1. Die Beschwerdeführerin führte mit dem Antragsteller des Ausgangsverfahrens (im Folgenden: Herr R.) eine Beziehung, während derer sie schwanger wurde. Bevor die Tochter im Oktober 1991 geboren wurde, heirateten die Beschwerdeführerin und Herr R. mit der Folge, dass dieser nach § 1592 Nr. 1 BGB rechtlicher Vater des Kindes wurde. 1995 wurde die Ehe geschieden.

Anfang 2011 wurde auf Antrag des Herrn R. im Vaterschaftsanfechtungsverfahren durch das Familiengericht rechtskräftig festgestellt, dass er nicht der Vater der Tochter der Beschwerdeführerin ist. Da er während der Zeit der rechtlichen Vaterschaft zumindest zeitweise für den Unterhalt des Kindes aufgekommen war, beabsichtigt er nun, gegen den leiblichen Vater Regressansprüche geltend zu machen (vgl. § 1607 Abs. 3 BGB). Im Oktober 2012 forderte Herr R. die Beschwerdeführerin auf mitzuteilen, wer der leibliche Vater ihrer Tochter ist. Nachdem die Beschwerdeführerin dies ablehnte, nahm Herr R. sie im vorliegenden Ausgangsverfahren auf Auskunft in Anspruch.

Das Amtsgericht verpflichtete die Beschwerdeführerin daraufhin, dem Antragsteller Auskunft über die Person des mutmaßlichen Vaters des Kindes zu erteilen. Eine hiergegen gerichtete Beschwerde wies das Oberlandesgericht zurück. Die Gerichte begründeten die Verpflichtung der Beschwerdeführerin im Wesentlichen unter Hinweis auf die Rechtsprechung des Bundesgerichtshofs (Urteil vom 9. November 2011 – XII ZR 136/09 –, BGHZ 191, 259 = FamRZ 2012, S. 200; Beschluss vom 20. Februar 2013 – XII ZB 412/11 –, BGHZ 196, 207 = FamRZ 2013, S. 939). Nach der ersten dieser Entscheidungen ist eine Mutter dem ehemals rechtlichen Vater gegenüber nach dessen erfolgreicher Anfechtung der Vaterschaft jedenfalls dann zur Auskunft über die Person des mutmaßlichen leiblichen Vaters verpflichtet, wenn sie den ehemals rechtlichen Vater zur Anerkennung der Vaterschaft (vgl. § 1592 Nr. 2, §§ 1594 ff. BGB) veranlasst hatte. Im zweiten Fall hat der Bundesgerichtshof entschieden, dass eine entsprechende Auskunftspflicht der Mutter grundsätzlich auch dann besteht, wenn eine durch Ehe begründete Vaterschaft (vgl. § 1592 Nr. 1 BGB) erfolgreich angefochten worden ist.
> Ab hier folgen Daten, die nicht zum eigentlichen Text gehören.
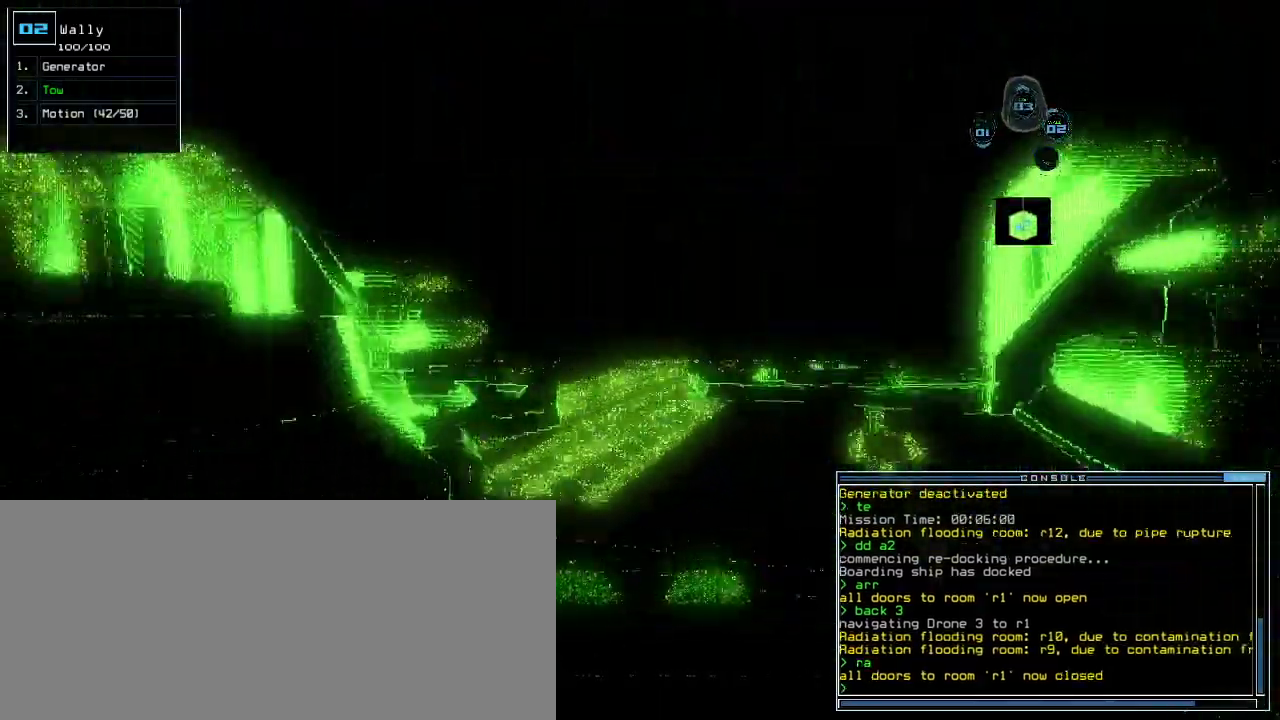
{"keys": ["up"], "events": [[180, "right", "down"], [320, "right", "up"], [440, "left", "down"], [500, "left", "up"]]}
2. Die Beschwerdeführerin sieht sich durch die Entscheidungen in ihrem allgemeinen Persönlichkeitsrecht aus Art. 2 Abs. 1 in Verbindung mit Art. 1 Abs. 1 GG verletzt. Sie macht im Wesentlichen geltend, die Verpflichtung zur Auskunft über sexuelle Beziehungen aus einer Zeit, in der sie mit Herrn R. nicht verheiratet gewesen sei und nur in einer „lockeren” Beziehung gelebt habe, stelle einen prinzipiell unzulässigen Eingriff in den unantastbaren Bereich privater Lebensgestaltung dar. Sollte hingegen von einem grundsätzlich zulässigen Eingriff in das Persönlichkeitsrecht auszugehen sein, müsse jedenfalls die dann gebotene Interessenabwägung aufgrund der besonderen Umstände des Falls, die die Gerichte nicht ausreichend berücksichtigt hätten, zugunsten der Beschwerdeführerin ausfallen. Herrn R. gehe es mit seinem Ansinnen vor allem darum, sie bloßzustellen. Regressansprüche gegen den leiblichen Vater seien ohnehin verjährt und verwirkt.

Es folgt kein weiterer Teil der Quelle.